_Your instructions_. Transcribe exactly the lines from the top of the records below through the line that holds "тельферов, ремонт тельферов цена, ремонт", both included, with no pictures.

[Dataset entries]
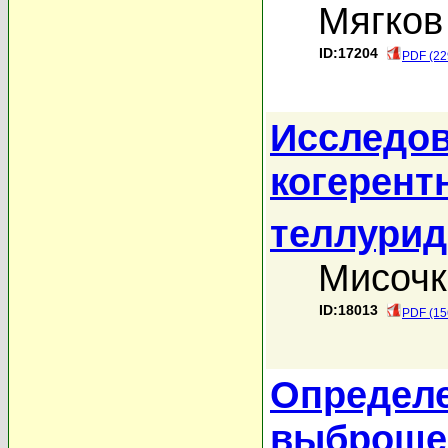
Мягков
ID:17204
PDF (22
Исследов
когерент
теллурид
Мисочк
ID:18013
PDF (15
Определе
выброшен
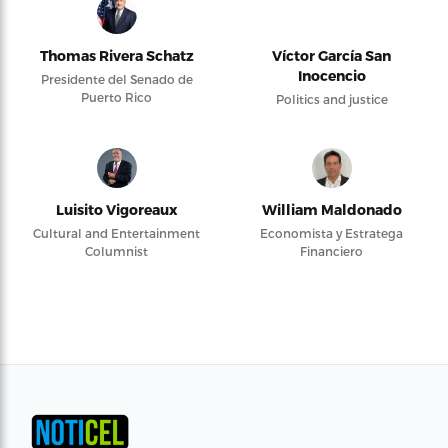
Thomas Rivera Schatz
Víctor García San
Inocencio
Presidente del Senado de
Puerto Rico
Politics and justice
Luisito Vigoreaux
William Maldonado
Cultural and Entertainment
Economista y Estratega
Columnist
Financiero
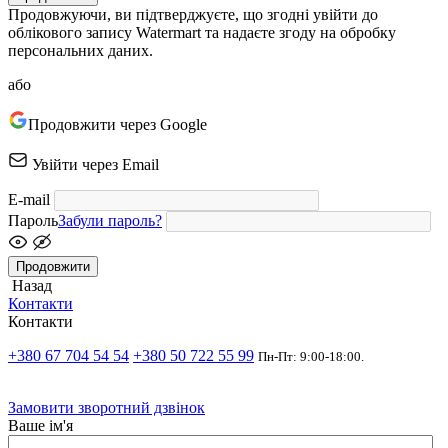
Продовжуючи, ви підтверджуєте, що згодні увійти до
облікового запису Watermart та надаєте згоду на обробку
персональних даних.
або
Продовжити через Google
Увійти через Email
E-mail
Пароль
Забули пароль?
Продовжити
Назад
Контакти
Контакти
+380 67 704 54 54
+380 50 722 55 99
Пн-Пт: 9:00-18:00.
Замовити зворотний дзвінок
Ваше ім'я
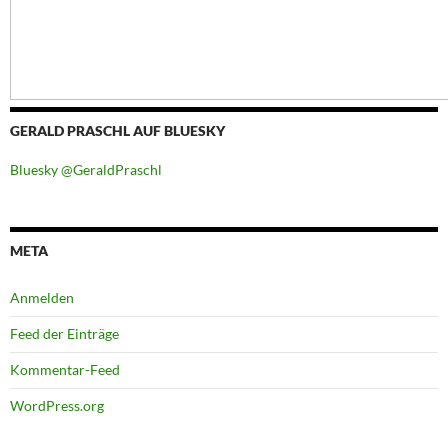
GERALD PRASCHL AUF BLUESKY
Bluesky @GeraldPraschl
META
Anmelden
Feed der Einträge
Kommentar-Feed
WordPress.org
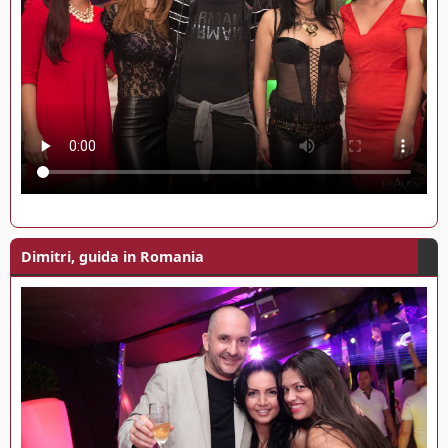
Dimitri, guida in Romania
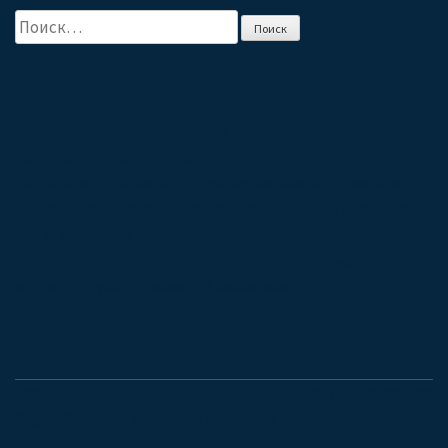
Найти:
ремонт тельферов, ремонт электрических
тельферов, ремонт тельферов цена, ремонт
тельфера кран балки, кран балка ремонт Нижнем
Новгороде, рихтовка подкрановых путей, рихтовка
пути, рихтовка крановых путей, подвесной кран,
выправка пути, реконструкция грузоподъемных
машин, грузоподъемный механизм
Разработчик и администратор: (vlad-k.ru) Business One
Page | Разработано
Rara Theme
При поддержке
WordPress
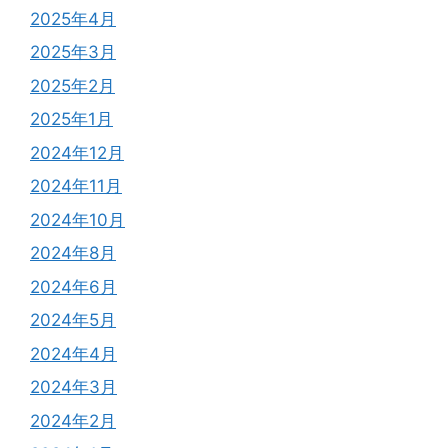
2025年4月
2025年3月
2025年2月
2025年1月
2024年12月
2024年11月
2024年10月
2024年8月
2024年6月
2024年5月
2024年4月
2024年3月
2024年2月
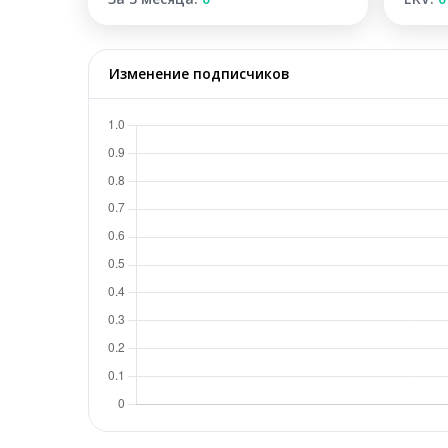
Изменение подписчиков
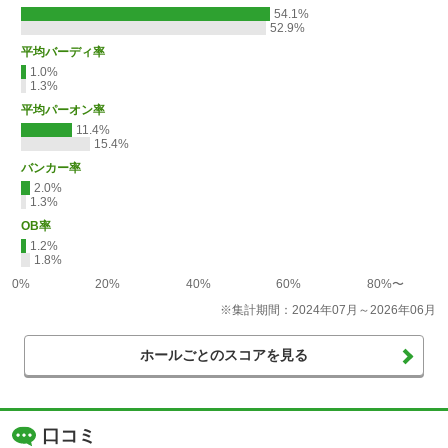
54.1%
52.9%
平均バーディ率
1.0%
1.3%
平均パーオン率
11.4%
15.4%
バンカー率
2.0%
1.3%
OB率
1.2%
1.8%
0%
20%
40%
60%
80%〜
※集計期間：2024年07月～2026年06月
ホールごとのスコアを見る
口コミ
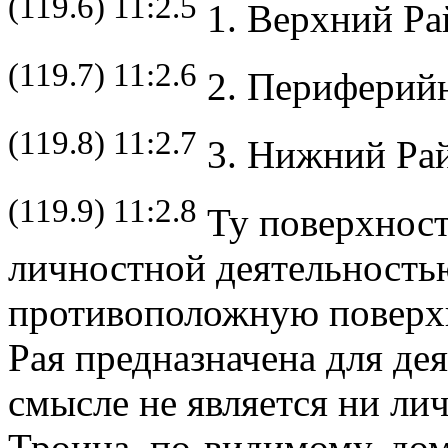
(119.6) 11:2.5
1. Верхний Ра
(119.7) 11:2.6
2. Периферий
(119.8) 11:2.7
3. Нижний Рай
(119.9) 11:2.8
Ту поверхность
личностной деятельностью
противоположную поверх
Рая предназначена для дея
смысле не является ни ли
Троица, по-видимому, до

_Response area_.
Мягков
ID:17204
PDF (22
Исследов
когерент
теллурид
Мисочк
ID:18013
PDF (15
Определе
выброшен
Thomas Rivera Schatz
Víctor García San
Inocencio
Presidente del Senado de
Puerto Rico
Politics and justice
Luisito Vigoreaux
William Maldonado
Cultural and Entertainment
Economista y Estratega
Columnist
Financiero
Продовжуючи, ви підтверджуєте, що згодні увійти до
облікового запису Watermart та надаєте згоду на обробку
персональних даних.
або
Продовжити через Google
Увійти через Email
E-mail
Пароль
Забули пароль?
Продовжити
Назад
Контакти
Контакти
+380 67 704 54 54
+380 50 722 55 99
Пн-Пт: 9:00-18:00.
Замовити зворотний дзвінок
Ваше ім'я
GERALD PRASCHL AUF BLUESKY
Bluesky @GeraldPraschl
META
Anmelden
Feed der Einträge
Kommentar-Feed
WordPress.org
Dimitri, guida in Romania
Найти:
ремонт тельферов, ремонт электрических
тельферов, ремонт тельферов цена, ремонт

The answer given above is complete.